Autre lieu singulier, le Cabaret Sauvage, où se produisent Wolf Eyes, Om et Acid Mothers Temple & Melting Paraiso U.F.O. Le velours, le rouge, les tables, les banquettes… un décor remarquablement vivant, qui va finalement s’effacer une fois les lumières éteintes. S’il réapparaitra graduellement au moment des transitions, ça sera pour disparaître à nouveau, devant la présence et l’intensité des trois formations.
Les américains de Wolf Eyes ouvrent la scène, dessinant progressivement les contours de leur univers bruitiste dévorant. Avec les hurlements s’articulant à peine, accompagnés d’un jeu saturé rarement interrompu, Nate Young, John Olson et Mike Connelly proposent une expérience-limite savoureuse. Une véritable performance, où il devient facile d’oublier la foule pour se laisser absorber dans la condition brute et instinctive. On lit, par ailleurs, que cette dernière définit également la psychologie des musiciens sur scène, comme par exemple Olson, avouant lui-même qu’il n’est pas conscient de beaucoup des choses qui se passent pendant les concerts, au point même de ne plus reconnaître ses collègues. Tout cela fait de Wolf Eyes une figure performante et sauvage, qui tend inlassablement vers un centre imaginaire, un point impossible.

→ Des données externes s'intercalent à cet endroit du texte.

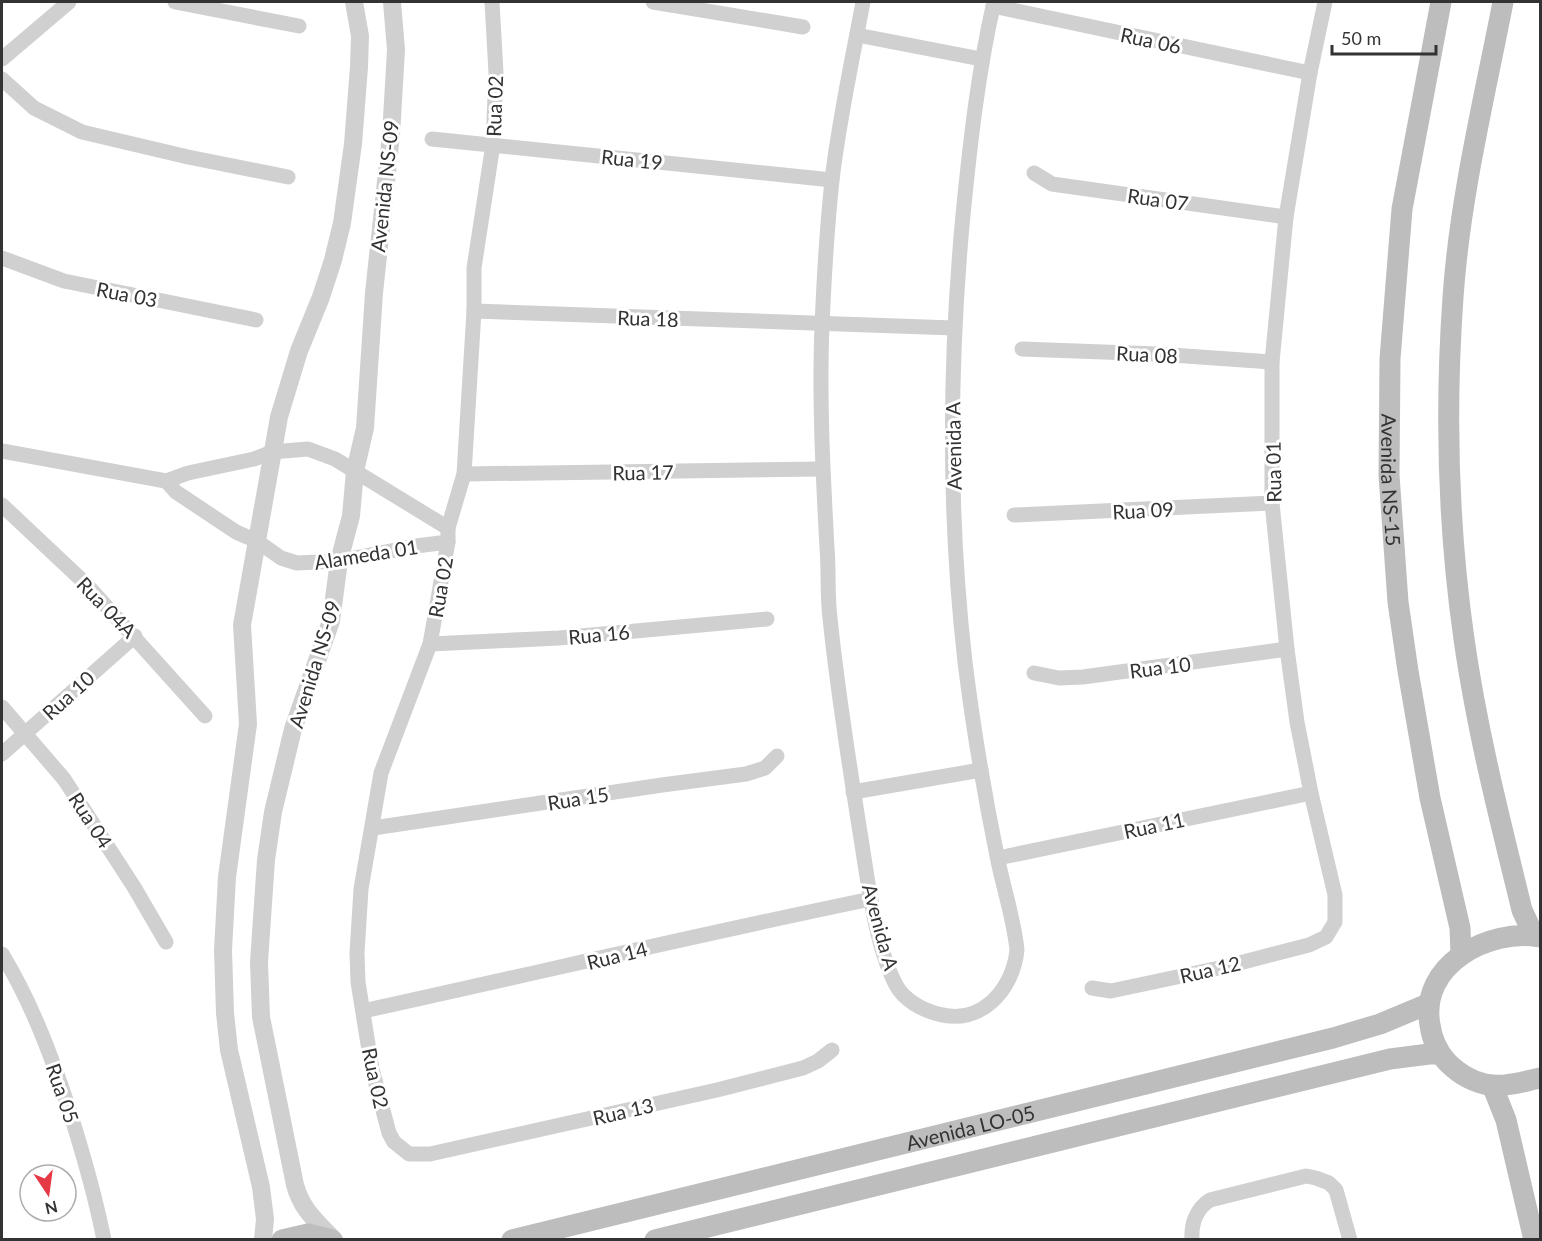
<svg xmlns="http://www.w3.org/2000/svg" width="1542" height="1241" font-family="Lato,sans-serif">
  <style>
    .lines { fill: none; stroke-linecap: round; stroke-linejoin: round }
    .minor { stroke: #d0d0d0; stroke-width: 15 }
    .tertiary { stroke: #d0d0d0; stroke-width: 18 }
    .secondary { stroke: #bdbdbd; stroke-width: 21 }
    .labels { text-anchor: middle; dominant-baseline: central; stroke-width: 6; stroke-linejoin: round; paint-order: stroke }
    .street-label { font-size: 20px; fill: #333; stroke: #fff }
  </style>
  <rect width="100%" height="100%" fill="#fff"/>
  <g class="lines">
    <!-- minor -->
    <g class="minor">
      <polyline points="175,2 299,26"/>
      <polyline points="492,2 496,73 493,144 474,268 474,311 464,474 448,528 448,542 430,644 381,773 361,889 357,953 358,982 372,1069 389,1133 394,1142 409,1154 430,1154 717,1090 803,1068 818,1061 832,1050"/>
      <polyline points="653,2 803,27"/>
      <path d="M 863,2 C 852,61 839,120 832,180 C 827,228 824,278 822,326 C 819,400 823,474 827,548 C 829,571 827,595 830,618 C 837,687 848,757 859,826 C 867,873 874,943 896,985 C 904,1000 922,1010 938,1014 C 981,1026 1013,990 1017,950 C 1014,919 1003,887 997,856 C 984,792 973,727 965,662 C 948,513 949,364 963,215 C 970,144 978,72 994,2"/>
      <polyline points="993,6 1310,73"/>
      <polyline points="857,35 981,59"/>
      <polyline points="2,59 69,2"/>
      <polyline points="2,79 34,108 82,132 188,157 288,177"/>
      <polyline points="432,139 832,180"/>
      <polyline points="1034,173 1052,184 1286,217"/>
      <polyline points="2,258 64,281 256,320"/>
      <polyline points="474,311 954,328"/>
      <polyline points="1022,349 1157,354 1272,362"/>
      <polyline points="2,451 166,481 188,473 254,459 272,452 308,449 335,459 448,528"/>
      <polyline points="464,474 822,469"/>
      <polyline points="166,481 176,492 236,532 257,541 281,558 297,563 339,561 416,546 448,542"/>
      <polyline points="2,505 87,585 205,716"/>
      <polyline points="1014,515 1272,503"/>
      <polyline points="430,644 559,638 767,619"/>
      <polyline points="1034,673 1059,678 1083,677 1287,649"/>
      <polyline points="2,707 64,779 134,887 166,942"/>
      <polyline points="2,754 135,636"/>
      <polyline points="853,792 981,770"/>
      <polyline points="373,828 662,785 746,774 765,768 777,756"/>
      <polyline points="998,858 1311,793"/>
      <path d="M 2,954 C 31,1002 50,1052 68,1106 C 82,1150 95,1194 104,1240"/>
      <polyline points="1092,988 1111,991 1224,967 1309,945 1326,937 1335,922 1335,895 1311,793 1297,722 1287,649 1272,503 1272,362 1286,217 1310,73 1325,2"/>
      <path d="M 363,1011 C 532,974 701,934 871,899"/>
      <path d="M 1192,1240 C 1191,1224 1196,1209 1210,1200 L 1306,1176 L 1316,1178 L 1329,1183 L 1336,1190 L 1350,1240"/>
    </g>
    <!-- tertiary -->
    <g class="tertiary">
      <polyline points="263,1240 265,1219 261,1187 229,1050 225,1013 223,950 227,877 248,724 242,625 279,417 299,351 321,297 333,260 342,223 353,144 359,67 360,36 354,2"/>
      <path d="M 334,1240 C 316,1221 302,1210 295,1185 L 261,1017 L 259,962 L 266,860 L 273,812 L 293,729 L 331,621 L 339,561 L 351,516 L 355,471 L 365,428 L 374,293 L 391,135 L 396,50 L 392,2"/>
    </g>
    <!-- secondary -->
    <g class="secondary">
      <path id="s1" d="M 1441,2 L 1402,209 L 1390,359 L 1389,475 L 1398,602 L 1408,671 L 1430,798 L 1460,928 L 1461,955"/>
      <path d="M 1503,2 C 1484,100 1460,197 1453,297 C 1445,411 1448,527 1464,639 C 1477,731 1500,820 1522,910 L 1534,936"/>
      <path d="M 1540,937 C 1488,928 1419,965 1430,1025 C 1432,1040 1438,1052 1447,1062 C 1459,1074 1474,1083 1491,1085 C 1507,1087 1525,1081 1540,1078"/>
      <polyline points="1492,1085 1506,1120 1534,1240"/>
      <polyline points="282,1240 308,1234 332,1240"/>
      <path id="s2" d="M 512,1240 L 1333,1038 L 1380,1024 L 1428,1004"/>
      <polyline points="655,1240 1390,1059 1429,1054 1440,1054"/>
    </g>
  </g>
  <g class="labels">
    <!-- street labels -->
    <g class="street-label">
      <text transform="translate(1151 40) rotate(12)">Rua 06</text>
      <text transform="translate(494 106) rotate(-88)">Rua 02</text>
      <text transform="translate(632 159) rotate(6)">Rua 19</text>
      <text transform="translate(384 186) rotate(-84)">Avenida NS-09</text>
      <text transform="translate(1158 199) rotate(8)">Rua 07</text>
      <text transform="translate(127 294) rotate(11)">Rua 03</text>
      <text transform="translate(648 318) rotate(2)">Rua 18</text>
      <text transform="translate(1147 354) rotate(3)">Rua 08</text>
      <text transform="translate(953 446) rotate(-91)">Avenida A</text>
      <text transform="translate(643 472) rotate(-1)">Rua 17</text>
      <text transform="translate(1273 472) rotate(-91)">Rua 01</text>
      <text stroke="none"><textPath href="#s1" startOffset="482">Avenida NS-15</textPath></text>
      <text transform="translate(1143 510) rotate(-3)">Rua 09</text>
      <text transform="translate(366 554) rotate(-9)">Alameda 01</text>
      <text transform="translate(440 587) rotate(-80)">Rua 02</text>
      <text transform="translate(107 607) rotate(46)">Rua 04A</text>
      <text transform="translate(599 634) rotate(-5)">Rua 16</text>
      <text transform="translate(314 664) rotate(-73)">Avenida NS-09</text>
      <text transform="translate(1160 667) rotate(-7)">Rua 10</text>
      <text transform="translate(68 695) rotate(-42)">Rua 10</text>
      <text transform="translate(578 798) rotate(-9)">Rua 15</text>
      <text transform="translate(91 820) rotate(57)">Rua 04</text>
      <text transform="translate(1154 825) rotate(-12)">Rua 11</text>
      <text transform="translate(881 927) rotate(75)">Avenida A</text>
      <text transform="translate(617 955) rotate(-14)">Rua 14</text>
      <text transform="translate(1210 969) rotate(-13)">Rua 12</text>
      <text transform="translate(376 1078) rotate(78)">Rua 02</text>
      <text transform="translate(63 1093) rotate(71)">Rua 05</text>
      <text transform="translate(623 1111) rotate(-13)">Rua 13</text>
      <text stroke="none"><textPath href="#s2" startOffset="472">Avenida LO-05</textPath></text>
    </g>
  </g>
  <!-- border -->
  <rect width="1542" height="1241" fill="none" stroke="#333333" stroke-width="6"/>
  <!-- north arrow -->
  <g transform="translate(48 1193) rotate(167)"><circle r="28" fill="#ffffff" stroke="#adadad" stroke-width="1.5"/>
  <path d="M0-4.5L10 22L0 15L-10 22Z" fill="#e63946"/>
  <text y="-9" font-size="16" font-weight="bold" text-anchor="middle" fill="#333333">N</text>
  </g>
  <!-- scale -->
  <path d="M1332 45v9h104v-9" fill="none" stroke="#333333" stroke-width="3"/>
  <text x="1341" y="45" font-size="18" fill="#333333" stroke="#ffffff" stroke-width="4.5" paint-order="stroke">50 m</text>
</svg>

Beaucoup de faux départs en revanche pour OM, composé d’Al Cisneros à la basse et d’Emil Amos (Grails) à la batterie. Problèmes d’ampli, reprises des morceaux, coupures répétées, petits détails devenant la source de grandes désillusions. Or, si le désarroi de Cisneros se lit sur son visage au début, c’est pour laisser la place, par la suite, à l’assurance incantatoire, démultipliée par le jeu libre et dynamique d’Emil Amos — remplaçant Chris Hakius sortant. L’évolution se fait sentir, comme on l’avait écrit ailleurs, à travers les compositions progressives, à la différence d’une forme monolithique et répétitive. Une véritable croissance horizontale donc, où les actions déchainées d’Amos sont vivement saluées, avec Cisneros qui n’hésite pas à reprendre les anciennes compositions sous de nouvelles configurations.

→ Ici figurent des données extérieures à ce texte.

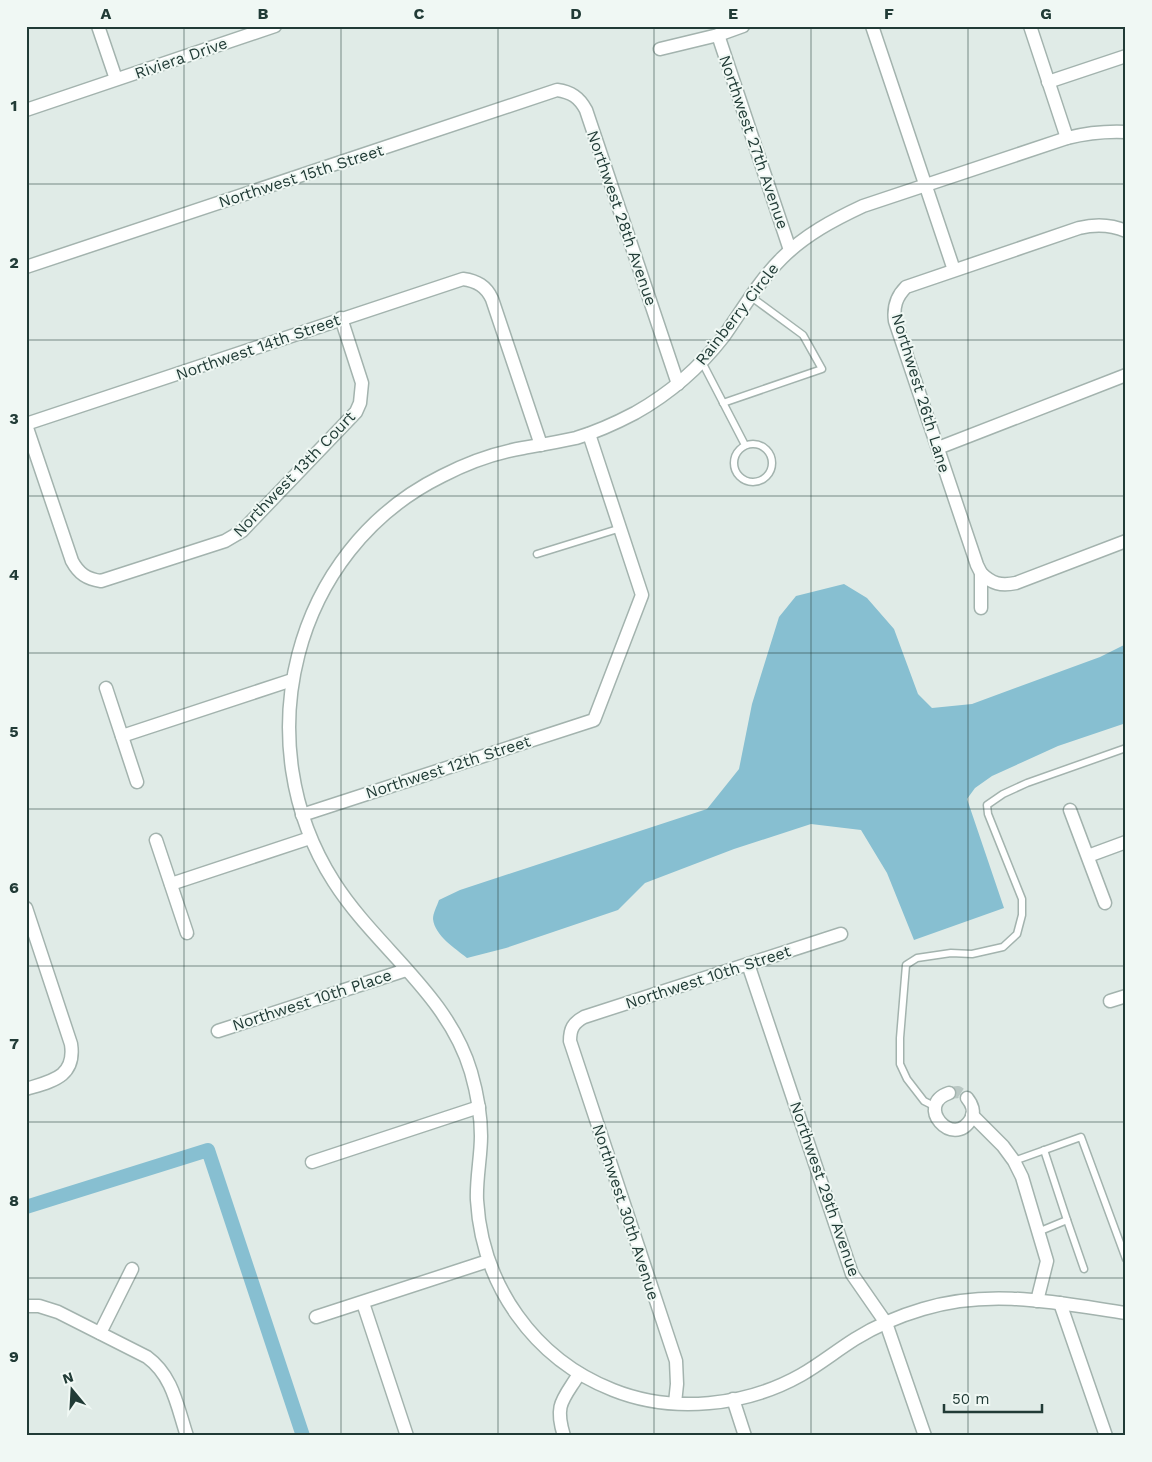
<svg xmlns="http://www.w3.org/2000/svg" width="1152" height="1462" viewBox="0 0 1152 1462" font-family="'Work Sans',sans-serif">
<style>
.water{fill:#87bfd1}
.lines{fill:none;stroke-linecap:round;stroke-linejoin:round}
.canal{stroke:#87bfd1;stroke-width:14}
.minor-tunnel{stroke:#bac8c4;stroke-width:12;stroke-dasharray:12 6;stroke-linecap:butt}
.service-casing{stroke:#a3b3ae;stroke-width:9}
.minor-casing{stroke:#a3b3ae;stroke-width:15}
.service{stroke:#fff;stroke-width:6}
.minor{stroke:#fff;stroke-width:12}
.grid{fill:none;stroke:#213b36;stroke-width:1;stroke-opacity:0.55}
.labels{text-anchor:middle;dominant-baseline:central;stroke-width:4;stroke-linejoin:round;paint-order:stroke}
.street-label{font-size:16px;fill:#213b36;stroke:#f0f8f4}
.neatline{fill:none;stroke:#213b36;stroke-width:2}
.grid-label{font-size:16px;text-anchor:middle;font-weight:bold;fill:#213b36}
</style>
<rect width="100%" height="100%" fill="#e0ebe7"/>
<path class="water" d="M 844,584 L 867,598 L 894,629 L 918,694 L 932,708 L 972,704 L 1100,657 L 1126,644 L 1126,723 L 1058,746 L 992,776 L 975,788 L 967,799 L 1004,908 L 914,940 L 887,873 L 861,830 L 811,824 L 734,849 L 645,883 L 618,910 L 506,948 L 467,958 C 455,948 435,936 433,919 C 433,913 437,906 439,900 L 460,890 L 707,809 L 739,769 L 752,704 L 779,617 L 796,596 Z"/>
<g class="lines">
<path class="canal" d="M 26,1207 L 208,1150 L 303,1436"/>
<path class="minor-tunnel" d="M 949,1093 L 958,1092 L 967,1098"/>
<defs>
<g id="service">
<path d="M 702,362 L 745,445"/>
<path d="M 723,403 L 822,369 L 803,335 L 750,296"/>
<circle cx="753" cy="463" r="19"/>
<path d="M 537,554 L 621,528"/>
<path d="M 936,1107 L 924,1101 L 907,1079 L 900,1064 L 900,1038 L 906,965 L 917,958 L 951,953 L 972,954 L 1003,947 L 1017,934 L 1022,915 L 1022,899 L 988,814 L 987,805 L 1003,794 L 1027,783 L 1126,748"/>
<path d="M 1014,1161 L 1081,1137 L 1126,1259"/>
<path d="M 1067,1220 L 1084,1269"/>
<path d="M 1038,1232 L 1067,1220 L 1044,1150"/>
</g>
<g id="minor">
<path d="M 98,26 L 116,79"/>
<path d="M 872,26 L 954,270"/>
<path d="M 1030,26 L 1067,138"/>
<path d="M 718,35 L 790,250"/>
<path d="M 660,49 L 718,35 L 743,26"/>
<path d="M 1048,82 L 1126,56"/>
<path d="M 26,110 L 275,26"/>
<path d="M 1126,132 C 1105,131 1087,133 1067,138 L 863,206 C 833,220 805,235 782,258 C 758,282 743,309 724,336 C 700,367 669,394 635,413 C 616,423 596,432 576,438 C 558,442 540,445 523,448 C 494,453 467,463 442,476 C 292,550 245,743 334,882 C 376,948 448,994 471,1072 C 477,1093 481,1114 481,1136 C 481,1157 476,1179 477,1200 C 482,1285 534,1359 613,1390 C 673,1414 746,1406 801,1375 C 820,1364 836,1351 855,1339 C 876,1326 899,1316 923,1309 C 991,1288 1058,1303 1126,1313"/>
<path d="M 26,267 L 557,90 C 571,92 579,97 586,110 L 678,384"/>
<path d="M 26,424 L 463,279 C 477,281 486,286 492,299 L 541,445"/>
<path d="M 26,425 L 72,561 C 79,574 87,579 101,581 L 225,541 L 242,531 L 356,412 L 360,403 L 362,383 L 341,318"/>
<path d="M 938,448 L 1126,375"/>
<path d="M 981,573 C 992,584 1001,586 1016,583 L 1126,541"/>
<path d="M 981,608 L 981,573 L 977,565 L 895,321 C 893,307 896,297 906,287 L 1079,228 C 1095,224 1110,224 1126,231"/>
<path d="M 106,688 L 137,782"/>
<path d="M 122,736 L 292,680"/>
<path d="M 1070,810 L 1105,903"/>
<path d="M 302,815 L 594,720 L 642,595 L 589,434"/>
<path d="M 156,840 L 187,933"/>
<path d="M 1088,856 L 1126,842"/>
<path d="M 171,884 L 310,838"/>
<path d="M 26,908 L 71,1044 C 76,1077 52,1081 26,1089"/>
<path d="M 748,964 L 852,1274 L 886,1323 L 925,1436"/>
<path d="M 1110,1001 L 1126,996"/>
<path d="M 218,1031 L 406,970"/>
<path d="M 949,1093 C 914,1105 953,1150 971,1119 C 975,1112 972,1104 967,1098"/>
<path d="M 972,1115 L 1003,1146 L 1014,1161 L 1022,1177 L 1047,1261 L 1037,1301"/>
<path d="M 312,1162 L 479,1107"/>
<path d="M 363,1303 L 407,1436"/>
<path d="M 1060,1303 L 1106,1436"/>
<path d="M 26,1306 L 39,1306 L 58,1312 L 147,1357 C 173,1376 177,1406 187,1436"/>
<path d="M 316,1317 L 488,1261"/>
<path d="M 100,1333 L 132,1269"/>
<path d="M 733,1399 L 745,1436"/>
<path d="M 675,1403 L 677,1384 L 676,1361 L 570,1041 C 570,1029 573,1023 584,1017 L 841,934"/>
<path d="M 564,1436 C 554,1404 563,1400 579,1374"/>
</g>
</defs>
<use href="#service" class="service-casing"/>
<use href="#minor" class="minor-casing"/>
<use href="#service" class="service"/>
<use href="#minor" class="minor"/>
</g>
<path class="grid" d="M 184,26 L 184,1436M 341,26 L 341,1436M 498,26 L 498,1436M 654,26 L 654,1436M 811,26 L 811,1436M 968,26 L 968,1436M 26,184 L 1126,184M 26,340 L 1126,340M 26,496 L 1126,496M 26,653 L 1126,653M 26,809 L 1126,809M 26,966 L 1126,966M 26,1122 L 1126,1122M 26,1278 L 1126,1278"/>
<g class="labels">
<g class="street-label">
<text transform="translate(181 58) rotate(-19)">Riviera Drive</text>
<text transform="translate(754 142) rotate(71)">Northwest 27th Avenue</text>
<text transform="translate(301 176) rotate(-18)">Northwest 15th Street</text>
<text transform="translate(622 218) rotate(71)">Northwest 28th Avenue</text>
<text transform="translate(737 314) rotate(-52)">Rainberry Circle</text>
<text transform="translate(258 347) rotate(-19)">Northwest 14th Street</text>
<text transform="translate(921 393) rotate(73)">Northwest 26th Lane</text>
<text transform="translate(294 474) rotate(-46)">Northwest 13th Court</text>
<text transform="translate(448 767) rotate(-18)">Northwest 12th Street</text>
<text transform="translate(708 977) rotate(-18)">Northwest 10th Street</text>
<text transform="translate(312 1000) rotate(-18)">Northwest 10th Place</text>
<text transform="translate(825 1189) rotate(71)">Northwest 29th Avenue</text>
<text transform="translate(626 1212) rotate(72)">Northwest 30th Avenue</text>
</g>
</g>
<rect width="1152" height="1462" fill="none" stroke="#f0f8f4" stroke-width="55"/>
<g transform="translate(72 1390) rotate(342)" stroke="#f0f8f4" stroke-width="4" paint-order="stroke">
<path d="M0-4L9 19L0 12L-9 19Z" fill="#213b36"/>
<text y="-8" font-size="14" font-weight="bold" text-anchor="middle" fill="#213b36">N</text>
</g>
<path d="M944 1404v8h98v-8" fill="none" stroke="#213b36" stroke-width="2.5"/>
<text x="952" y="1404" font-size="15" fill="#213b36" stroke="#f0f8f4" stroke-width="4" paint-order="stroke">50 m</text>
<rect x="28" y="28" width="1096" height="1406" class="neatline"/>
<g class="grid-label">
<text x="106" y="19">A</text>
<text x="263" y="19">B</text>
<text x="419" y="19">C</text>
<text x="576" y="19">D</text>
<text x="733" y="19">E</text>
<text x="889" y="19">F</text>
<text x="1046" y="19">G</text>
<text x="14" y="111">1</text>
<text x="14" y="268">2</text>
<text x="14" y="424">3</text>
<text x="14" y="580">4</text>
<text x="14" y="737">5</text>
<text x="14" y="893">6</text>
<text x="14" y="1049">7</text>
<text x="14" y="1206">8</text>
<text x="14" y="1362">9</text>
</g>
</svg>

L’embrasement ultime, le dernier concert de la soirée, est celui des japonais Acid Mothers Temple & Melting Paraiso U.F.O avec Guy Segers, ancien membre d’Univers Zéro et de Present — par ailleurs fondateur du label Carbon 7 –, remplaçant le bassiste Tsuyama Atsushi. La présence saisissante des deux figures principales, à savoir Kawabata Makoto et Higashi Hiroshi, donne à la performance le goût subtil d’une folie légère, cette dernière atteignant son paroxysme lorsque le groupe se dédouble et accueille les membres de la formation italienne Stearica, proposant ainsi de longues compositions tourbillonnaires et contemplatives. A la fin, lorsque Kawamata brise ses deux guitares sur scène, on réalise que l’ivresse était bien là, pendant toute la soirée du festival, s’immisçant autant parmi le public que sur scène.